我有一个大的 zip 存档“Polska_SHP.zip”,其中包含另一个 zip 存档(名为“02_SHP.zip”、“04_SHP.zip”等)。这些档案中的每一个都包含另一个zip档案(例如档案“02_SHP.zip”里面有“0201_SHP.zip”,“0202_SHP.zip”等等)。最后,这些档案包含许多shapefile,我需要使用以下命令读取所有shapefile到目前为止,我已经能够搜索这些形状文件的名称,并尝试读取它们:
import zipfile
from io import BytesIO
import geopandas as gpd
with zipfile.ZipFile("Polska_SHP.zip", "r") as main_zfile:
for name in main_zfile.namelist(): # lista archiwów w głównym folderze
print("name: ", name)
if ".zip" in name:
zfiledata = BytesIO(main_zfile.read(name))
with zipfile.ZipFile(zfiledata) as zfile2:
for name2 in zfile2.namelist():
print("name2: ", name2)
if ".zip" in name2:
zfiledata2 = BytesIO(zfile2.read(name2))
with zipfile.ZipFile(zfiledata2) as zfile3:
for name3 in zfile3.namelist():
if "SWRS" in name3 and ".shp" in name3:
print("name3: ", name3)
gdf = gpd.read_file(name3)
gdf.head()
它打印出我需要的名字:
name: 32_SHP.zip
name2: 32/3209_SHP.zip
name3: PL.PZGiK.339.3209__OT_SWRS_L.shp
但在读取 shapefile 时失败:
CPLE_OpenFailedError 回溯(最近一次调用) fiona._shim.gdal_open_vector() 中的 fiona/_shim.pyx fiona._err.exc_wrap_pointer() 中的 fiona/_err.pyx CPLE_OpenFailedError:PL.PZGiK.339.3209__OT_SWRS_L.shp:没有这样的文件或目录
您传递给
name3
的 gpd.read_file()
变量只是 ZIP 中文件的名称,为此,您首先必须解压 ZIP。
另一种选择是传递存档的类文件对象,尽管这假设 zip 和 shp 文件中只包含一个数据集,并且其所有朋友都位于顶级目录中。

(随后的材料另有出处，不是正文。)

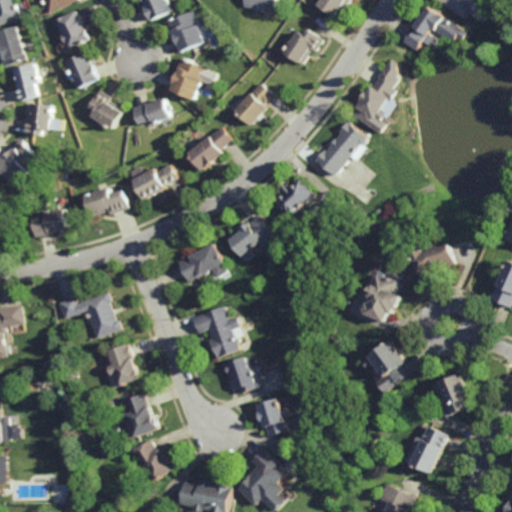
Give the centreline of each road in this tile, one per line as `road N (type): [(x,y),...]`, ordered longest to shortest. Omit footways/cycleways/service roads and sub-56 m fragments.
road 1 (residential): [(393,0),(321,107),(234,191),(134,249),(0,276)]
road 2 (residential): [(134,249),(185,385),(217,432)]
road 3 (residential): [(433,337),(444,346),(465,341),(472,329),(467,310),(436,309),(433,337)]
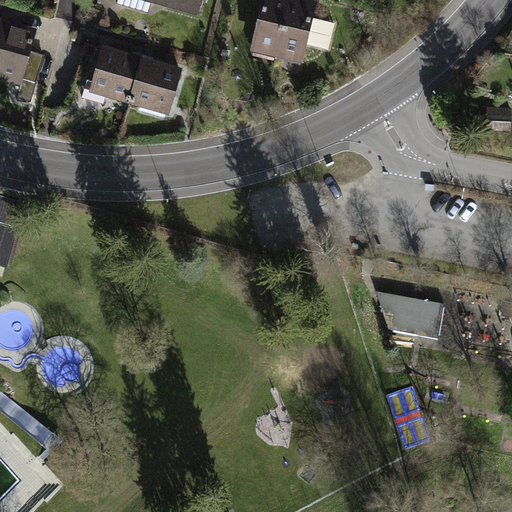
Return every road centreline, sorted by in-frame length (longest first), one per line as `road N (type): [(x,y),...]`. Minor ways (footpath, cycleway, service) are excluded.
road 1 (tertiary): [(0,157),(74,171),(206,166),(253,155),(369,105)]
road 2 (residential): [(369,105),(413,156),(511,180)]
road 3 (tertiary): [(369,105),(490,0)]
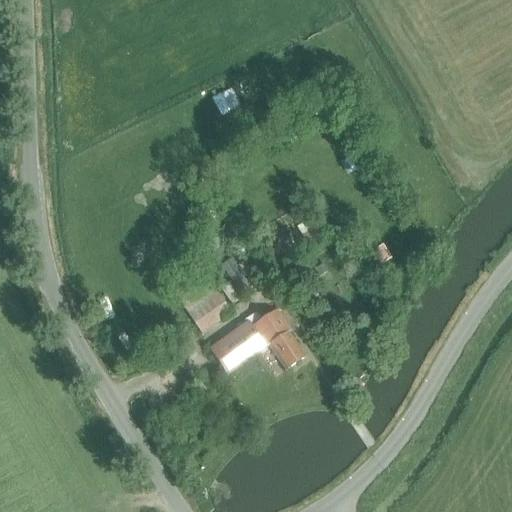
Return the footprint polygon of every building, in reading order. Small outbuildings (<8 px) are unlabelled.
[(241,221),(230,214),(207,254),(218,261),(241,221)] [(324,234),(314,217),(297,227),(307,244),(324,234)] [(390,258),(381,244),(371,251),(380,264),(390,258)] [(319,278),(327,272),(323,266),(315,271),(319,278)] [(364,289),(372,290),(374,276),(366,275),(364,289)] [(223,305),(204,276),(175,295),(193,324),(223,305)] [(256,314),(246,321),(247,323),(209,350),(227,376),(265,349),(267,352),(270,350),(287,375),(304,364),(286,339),(290,336),(275,315),(262,324),(256,314)]
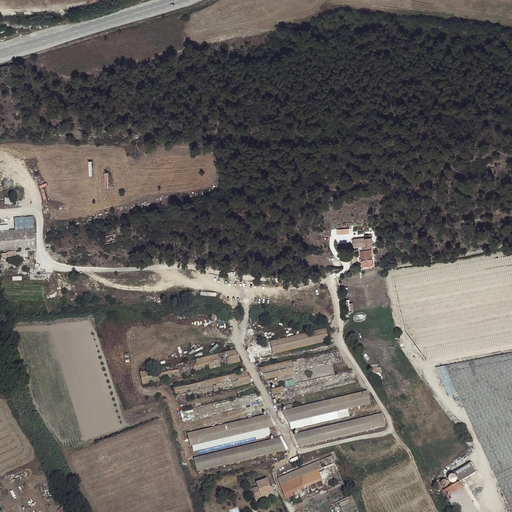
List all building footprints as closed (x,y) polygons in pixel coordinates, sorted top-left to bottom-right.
[(35,224),(33,215),(26,217),(27,226),(35,224)] [(0,251),(15,250),(35,249),(33,229),(0,232),(0,251)] [(374,243),(373,236),(353,238),(354,245),(374,243)] [(375,262),(373,248),(362,250),(364,264),(375,262)] [(328,329),(290,338),(291,343),(292,346),(293,349),(330,341),(328,329)] [(291,343),(290,338),(252,346),(257,357),(293,350),(293,349),(292,346),(291,343)] [(145,381),(242,360),(237,349),(143,369),(145,381)] [(341,350),(296,359),(297,360),(298,365),(300,370),(343,361),(341,350)] [(511,511),(511,353),(435,368),(445,393),(454,389),(485,458),(509,511),(511,511)] [(298,365),(297,360),(262,367),(268,379),(301,372),(300,370),(298,365)] [(177,386),(179,398),(253,382),(247,370),(177,386)] [(354,371),(304,382),(309,393),(357,383),(354,371)] [(304,382),(272,389),(276,401),(278,400),(309,393),(304,382)] [(184,421),(263,404),(258,392),(182,409),(184,421)] [(368,393),(313,404),(316,411),(319,416),(370,405),(368,393)] [(316,411),(313,404),(283,411),(289,423),(319,416),(316,411)] [(191,444),(274,426),(269,414),(189,431),(191,444)] [(328,436),(330,440),(385,428),(382,416),(324,428),(327,433),(328,436)] [(327,433),(324,428),(294,434),(300,446),(330,440),(328,436),(327,433)] [(197,469),(286,449),(280,437),(194,456),(197,469)] [(323,480),(318,468),(322,467),(320,461),(278,478),(284,495),(323,480)] [(474,464),(456,475),(461,484),(479,473),(474,464)] [(255,498),(272,493),(267,478),(255,482),(257,486),(252,488),(255,498)] [(452,478),(451,478),(451,479),(450,480),(450,481),(450,482),(450,483),(451,484),(451,485),(452,485),(452,486),(453,486),(454,486),(455,486),(456,486),(456,485),(457,485),(458,484),(458,483),(458,482),(458,481),(458,480),(457,479),(456,478),(455,478),(454,478),(453,478),(452,478)] [(476,511),(461,484),(444,493),(455,511),(476,511)]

请注意,我的示例只有 2 层嵌套档案。 shapefile 具有不同的属性,因此地理数据框列表 -
gdfs
- 用于收集所有数据。在你的情况下,你可能想使用 pandas.concat()
。gdf
)
# python : 3.8.13
# geopandas : 0.10.2
# fiona : 1.8.18
import geopandas as gpd
import zipfile
import re
# shp_regex = "SWRS.*\.shp$"
shp_regex = "^ne_.*\.shp$"
# list of geodataframes
gdfs = []
with zipfile.ZipFile("nat_earth.zip", "r") as main_zfile:
main_zfile.printdir()
print("- " * 40)
# only cycle through *.zip files
for name in [fname for fname in main_zfile.namelist() if fname.endswith(".zip")]:
print(f'>> {name}:')
with main_zfile.open(name, "r") as zipped_shp:
zipped_shp_namelist = zipfile.ZipFile(zipped_shp).namelist()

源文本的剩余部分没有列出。